EdgeFS supports CIFS and NFS. These are network filesystem protocols used for providing shared access to files between machines on the network. A client application can read, write, edit and even remove files on the remote server. A necessary minimal understanding of NFS, for example, will set the stage for further discussion of the details below.

To begin a conversation of NFS, being network-based, NFS involves communication between the client and the server using Remote Procedure Calls (RPCs). For example, in order to access the network filesystem, it must first be mounted. Using the MOUNT procedure, a mount is created, and an initial query for filesystem information (the FSINFO procedure) is performed. Once completed, a local file handle is created (typically a directory object).

The fundamental procedures supported by NFS are summarized in the following table. The various use-cases and workflows involving ordinary users are internally implemented using combinations of the constituent procedures listed in its Internet RFC. Important Note: Compound requests are NEVER atomic.

Reading from a file requires an offset parameter, for where to start reading from, and a count of bytes to be

read. Writing to a file requires the offset where the data should be written, and the opaque data parameter, which is inclusive of the count of bytes to write.

The notion of data blocks, discussed below, does not enter in conversation of the core NFS protocol itself; with respect to reading and writing, this is purely an offset-count plus data based protocol. All notions of blocks, erasure coding, de-duplication, all occurs server side. However, client and server can negotiate buffer sizes used in transfers, and the client optionally uses a cache.


NFS caching does suffer from stale cache issues. Cache consistency can cause multiple clients to see state file versions if the file metadata is not retrieved periodically to detect change of file; and in terms of update visibility, updates are only seen when the file is closed.

NFS supports strong semantics for write, where modifications to on-disk state necessarily require modified data be flushed to disk before returning from the call; this impacts performance, particularly for modify-in-place writing schemes (as opposed to append-only schemes).


NFS Further Reading

  1. NFS RFC
  2. NFS Protocol Overview
  3. NFS In Depth PowerPoint


Currently only host-based authentication is supported. For NFS you have to use host:user:group ids; right now they only have support for NFS v3. For SMB they support SMB for Windows groups. Kerberos and Windows Active Directory is not currently supported. There are plans to add Kerberos and Active Directory support in the future.

For host-based authentication, client ids must be consistent across all hosts for any given user. If user has a uid of 101, then it must be uid 101 on all hosts. Whatever id the file was saved with, that id is used on all hosts.

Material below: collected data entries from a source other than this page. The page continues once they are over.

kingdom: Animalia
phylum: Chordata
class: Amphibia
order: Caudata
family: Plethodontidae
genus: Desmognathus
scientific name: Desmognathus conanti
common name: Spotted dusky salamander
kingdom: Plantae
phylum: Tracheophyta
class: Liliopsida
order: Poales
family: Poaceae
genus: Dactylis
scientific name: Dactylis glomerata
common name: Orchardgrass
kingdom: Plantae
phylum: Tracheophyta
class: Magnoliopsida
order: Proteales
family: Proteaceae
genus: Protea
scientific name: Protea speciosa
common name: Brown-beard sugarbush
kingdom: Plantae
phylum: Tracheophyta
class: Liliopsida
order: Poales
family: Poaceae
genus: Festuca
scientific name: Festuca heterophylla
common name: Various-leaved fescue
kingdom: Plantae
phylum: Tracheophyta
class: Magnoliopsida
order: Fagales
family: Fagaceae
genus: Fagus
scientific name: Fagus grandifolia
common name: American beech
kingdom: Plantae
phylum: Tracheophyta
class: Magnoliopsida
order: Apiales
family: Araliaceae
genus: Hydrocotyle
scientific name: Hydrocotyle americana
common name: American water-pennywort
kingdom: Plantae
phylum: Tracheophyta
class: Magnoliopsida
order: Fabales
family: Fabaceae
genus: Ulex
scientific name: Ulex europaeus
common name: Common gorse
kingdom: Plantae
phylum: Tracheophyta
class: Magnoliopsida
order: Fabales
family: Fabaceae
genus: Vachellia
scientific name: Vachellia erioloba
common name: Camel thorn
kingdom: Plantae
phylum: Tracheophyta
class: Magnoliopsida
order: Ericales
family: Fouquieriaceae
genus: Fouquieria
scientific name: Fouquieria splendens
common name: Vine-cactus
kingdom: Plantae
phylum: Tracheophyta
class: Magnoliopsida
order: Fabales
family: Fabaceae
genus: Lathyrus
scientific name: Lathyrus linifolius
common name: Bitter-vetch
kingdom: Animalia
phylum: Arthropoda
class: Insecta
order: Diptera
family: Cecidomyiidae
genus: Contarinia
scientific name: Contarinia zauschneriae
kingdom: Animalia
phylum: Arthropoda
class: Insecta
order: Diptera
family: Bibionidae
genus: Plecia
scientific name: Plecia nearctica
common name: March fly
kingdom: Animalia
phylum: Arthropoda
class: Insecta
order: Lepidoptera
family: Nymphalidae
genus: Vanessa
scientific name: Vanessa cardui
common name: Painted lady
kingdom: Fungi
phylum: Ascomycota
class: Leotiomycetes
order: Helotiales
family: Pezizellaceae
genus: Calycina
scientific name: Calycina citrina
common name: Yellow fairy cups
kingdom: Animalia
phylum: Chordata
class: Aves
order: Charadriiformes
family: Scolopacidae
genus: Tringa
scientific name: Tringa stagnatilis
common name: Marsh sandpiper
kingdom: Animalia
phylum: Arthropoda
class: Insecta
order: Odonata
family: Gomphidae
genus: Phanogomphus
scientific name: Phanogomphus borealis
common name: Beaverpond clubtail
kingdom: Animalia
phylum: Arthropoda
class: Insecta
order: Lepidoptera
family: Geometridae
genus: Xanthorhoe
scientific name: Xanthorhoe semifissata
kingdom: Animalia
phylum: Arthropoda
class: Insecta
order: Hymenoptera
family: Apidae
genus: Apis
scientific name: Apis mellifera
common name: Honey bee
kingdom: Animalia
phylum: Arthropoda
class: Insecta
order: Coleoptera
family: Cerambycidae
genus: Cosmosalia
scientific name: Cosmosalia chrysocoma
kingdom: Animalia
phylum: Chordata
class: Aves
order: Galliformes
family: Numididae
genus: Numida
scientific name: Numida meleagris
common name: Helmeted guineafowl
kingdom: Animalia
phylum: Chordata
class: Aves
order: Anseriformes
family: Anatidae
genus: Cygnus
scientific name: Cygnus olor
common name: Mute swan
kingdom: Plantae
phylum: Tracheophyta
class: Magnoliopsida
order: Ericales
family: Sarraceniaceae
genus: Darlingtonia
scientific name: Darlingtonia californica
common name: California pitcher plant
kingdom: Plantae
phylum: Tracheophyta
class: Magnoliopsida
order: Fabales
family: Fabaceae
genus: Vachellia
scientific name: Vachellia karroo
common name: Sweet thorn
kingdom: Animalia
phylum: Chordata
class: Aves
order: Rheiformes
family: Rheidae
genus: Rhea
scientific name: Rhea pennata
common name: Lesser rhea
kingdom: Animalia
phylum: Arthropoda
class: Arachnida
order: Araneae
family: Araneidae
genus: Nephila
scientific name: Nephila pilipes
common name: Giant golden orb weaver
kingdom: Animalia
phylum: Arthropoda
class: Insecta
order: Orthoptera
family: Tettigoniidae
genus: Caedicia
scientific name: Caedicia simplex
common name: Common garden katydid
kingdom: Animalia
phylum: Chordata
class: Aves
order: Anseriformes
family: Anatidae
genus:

Out of the box existing Linux LDAP/Kerberos integrations, and Windows Groups integrations, handles the file uid automatically for you.

Question: How are uids generated and distributed out across the organization?


EdgeFS uses Prometheus to store time-series data, which are rendered in Datadog or Grafana. Prometheus runs in each region right now, and there are plans to roll up the data cross-region and dashboard with Grafana.